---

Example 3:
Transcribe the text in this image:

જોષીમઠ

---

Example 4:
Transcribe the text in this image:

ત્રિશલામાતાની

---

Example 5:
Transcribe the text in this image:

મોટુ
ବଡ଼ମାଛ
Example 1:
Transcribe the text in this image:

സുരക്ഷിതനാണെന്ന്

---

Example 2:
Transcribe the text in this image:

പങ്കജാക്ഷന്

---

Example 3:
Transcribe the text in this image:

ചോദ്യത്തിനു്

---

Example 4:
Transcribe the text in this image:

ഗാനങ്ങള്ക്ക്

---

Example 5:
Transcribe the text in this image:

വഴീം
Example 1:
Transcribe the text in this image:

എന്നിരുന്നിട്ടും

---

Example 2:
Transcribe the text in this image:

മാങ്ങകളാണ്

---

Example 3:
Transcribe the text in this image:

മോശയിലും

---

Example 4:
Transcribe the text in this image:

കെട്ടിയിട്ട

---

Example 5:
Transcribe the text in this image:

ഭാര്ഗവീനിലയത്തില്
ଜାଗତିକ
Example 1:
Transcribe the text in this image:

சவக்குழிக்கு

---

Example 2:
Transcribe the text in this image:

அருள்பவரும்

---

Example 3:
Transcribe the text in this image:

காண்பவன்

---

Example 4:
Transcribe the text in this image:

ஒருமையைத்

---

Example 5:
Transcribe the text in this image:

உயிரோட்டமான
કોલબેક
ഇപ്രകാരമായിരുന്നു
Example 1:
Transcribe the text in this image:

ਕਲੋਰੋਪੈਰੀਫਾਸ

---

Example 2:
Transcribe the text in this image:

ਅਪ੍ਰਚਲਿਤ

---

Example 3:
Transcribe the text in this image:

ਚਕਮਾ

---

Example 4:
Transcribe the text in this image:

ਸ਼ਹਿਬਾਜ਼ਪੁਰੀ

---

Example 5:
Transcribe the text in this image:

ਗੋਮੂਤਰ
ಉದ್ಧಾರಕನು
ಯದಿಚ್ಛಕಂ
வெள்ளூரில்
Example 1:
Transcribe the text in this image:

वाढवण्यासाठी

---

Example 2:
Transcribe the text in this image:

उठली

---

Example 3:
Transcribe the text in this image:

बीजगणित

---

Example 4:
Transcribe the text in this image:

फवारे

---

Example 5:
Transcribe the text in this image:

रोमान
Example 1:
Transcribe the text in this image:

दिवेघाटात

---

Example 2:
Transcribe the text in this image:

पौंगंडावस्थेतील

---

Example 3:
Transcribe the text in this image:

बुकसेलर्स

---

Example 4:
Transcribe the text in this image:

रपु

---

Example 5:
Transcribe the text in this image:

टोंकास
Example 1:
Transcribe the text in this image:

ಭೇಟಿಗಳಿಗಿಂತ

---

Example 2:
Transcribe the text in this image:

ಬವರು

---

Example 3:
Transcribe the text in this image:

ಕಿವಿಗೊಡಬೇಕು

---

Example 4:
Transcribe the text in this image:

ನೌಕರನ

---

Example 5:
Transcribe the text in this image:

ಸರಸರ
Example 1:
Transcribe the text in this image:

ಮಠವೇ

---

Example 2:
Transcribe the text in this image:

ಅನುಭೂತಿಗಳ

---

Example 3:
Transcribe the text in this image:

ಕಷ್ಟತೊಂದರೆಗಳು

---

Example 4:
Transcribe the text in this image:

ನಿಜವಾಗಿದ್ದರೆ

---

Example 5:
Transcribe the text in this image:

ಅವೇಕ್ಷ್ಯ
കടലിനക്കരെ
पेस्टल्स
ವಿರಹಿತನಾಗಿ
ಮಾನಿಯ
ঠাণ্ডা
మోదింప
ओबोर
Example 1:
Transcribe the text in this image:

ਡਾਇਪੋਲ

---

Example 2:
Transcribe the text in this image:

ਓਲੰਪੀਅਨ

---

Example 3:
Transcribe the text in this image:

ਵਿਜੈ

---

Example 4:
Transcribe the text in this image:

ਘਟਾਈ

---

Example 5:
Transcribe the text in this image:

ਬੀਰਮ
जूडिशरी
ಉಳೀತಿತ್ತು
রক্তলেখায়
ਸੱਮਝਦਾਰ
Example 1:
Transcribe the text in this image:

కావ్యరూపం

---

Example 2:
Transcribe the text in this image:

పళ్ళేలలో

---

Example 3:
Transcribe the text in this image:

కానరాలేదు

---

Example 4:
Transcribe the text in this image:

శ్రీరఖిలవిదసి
.....
### Prompt
Repeat every line of the material above without changing anything.

### Solution for this exercise
---

Example 3:
Transcribe the text in this image:

જોષીમઠ

---

Example 4:
Transcribe the text in this image:

ત્રિશલામાતાની

---

Example 5:
Transcribe the text in this image:

મોટુ
ବଡ଼ମାଛ
Example 1:
Transcribe the text in this image:

സുരക്ഷിതനാണെന്ന്

---

Example 2:
Transcribe the text in this image:

പങ്കജാക്ഷന്

---

Example 3:
Transcribe the text in this image:

ചോദ്യത്തിനു്

---

Example 4:
Transcribe the text in this image:

ഗാനങ്ങള്ക്ക്

---

Example 5:
Transcribe the text in this image:

വഴീം
Example 1:
Transcribe the text in this image:

എന്നിരുന്നിട്ടും

---

Example 2:
Transcribe the text in this image:

മാങ്ങകളാണ്

---

Example 3:
Transcribe the text in this image:

മോശയിലും

---

Example 4:
Transcribe the text in this image:

കെട്ടിയിട്ട

---

Example 5:
Transcribe the text in this image:

ഭാര്ഗവീനിലയത്തില്
ଜାଗତିକ
Example 1:
Transcribe the text in this image:

சவக்குழிக்கு

---

Example 2:
Transcribe the text in this image:

அருள்பவரும்

---

Example 3:
Transcribe the text in this image:

காண்பவன்

---

Example 4:
Transcribe the text in this image:

ஒருமையைத்

---

Example 5:
Transcribe the text in this image:

உயிரோட்டமான
કોલબેક
ഇപ്രകാരമായിരുന്നു
Example 1:
Transcribe the text in this image:

ਕਲੋਰੋਪੈਰੀਫਾਸ

---

Example 2:
Transcribe the text in this image:

ਅਪ੍ਰਚਲਿਤ

---

Example 3:
Transcribe the text in this image:

ਚਕਮਾ

---

Example 4:
Transcribe the text in this image:

ਸ਼ਹਿਬਾਜ਼ਪੁਰੀ

---

Example 5:
Transcribe the text in this image:

ਗੋਮੂਤਰ
ಉದ್ಧಾರಕನು
ಯದಿಚ್ಛಕಂ
வெள்ளூரில்
Example 1:
Transcribe the text in this image:

वाढवण्यासाठी

---

Example 2:
Transcribe the text in this image:

उठली

---

Example 3:
Transcribe the text in this image:

बीजगणित

---

Example 4:
Transcribe the text in this image:

फवारे

---

Example 5:
Transcribe the text in this image:

रोमान
Example 1:
Transcribe the text in this image:

दिवेघाटात

---

Example 2:
Transcribe the text in this image:

पौंगंडावस्थेतील

---

Example 3:
Transcribe the text in this image:

बुकसेलर्स

---

Example 4:
Transcribe the text in this image:

रपु

---

Example 5:
Transcribe the text in this image:

टोंकास
Example 1:
Transcribe the text in this image:

ಭೇಟಿಗಳಿಗಿಂತ

---

Example 2:
Transcribe the text in this image:

ಬವರು

---

Example 3:
Transcribe the text in this image:

ಕಿವಿಗೊಡಬೇಕು

---

Example 4:
Transcribe the text in this image:

ನೌಕರನ

---

Example 5:
Transcribe the text in this image:

ಸರಸರ
Example 1:
Transcribe the text in this image:

ಮಠವೇ

---

Example 2:
Transcribe the text in this image:

ಅನುಭೂತಿಗಳ

---

Example 3:
Transcribe the text in this image:

ಕಷ್ಟತೊಂದರೆಗಳು

---

Example 4:
Transcribe the text in this image:

ನಿಜವಾಗಿದ್ದರೆ

---

Example 5:
Transcribe the text in this image:

ಅವೇಕ್ಷ್ಯ
കടലിനക്കരെ
पेस्टल्स
ವಿರಹಿತನಾಗಿ
ಮಾನಿಯ
ঠাণ্ডা
మోదింప
ओबोर
Example 1:
Transcribe the text in this image:

ਡਾਇਪੋਲ

---

Example 2:
Transcribe the text in this image:

ਓਲੰਪੀਅਨ

---

Example 3:
Transcribe the text in this image:

ਵਿਜੈ

---

Example 4:
Transcribe the text in this image:

ਘਟਾਈ

---

Example 5:
Transcribe the text in this image:

ਬੀਰਮ
जूडिशरी
ಉಳೀತಿತ್ತು
রক্তলেখায়
ਸੱਮਝਦਾਰ
Example 1:
Transcribe the text in this image:

కావ్యరూపం

---

Example 2:
Transcribe the text in this image:

పళ్ళేలలో

---

Example 3:
Transcribe the text in this image:

కానరాలేదు

---

Example 4:
Transcribe the text in this image:

శ్రీరఖిలవిదసి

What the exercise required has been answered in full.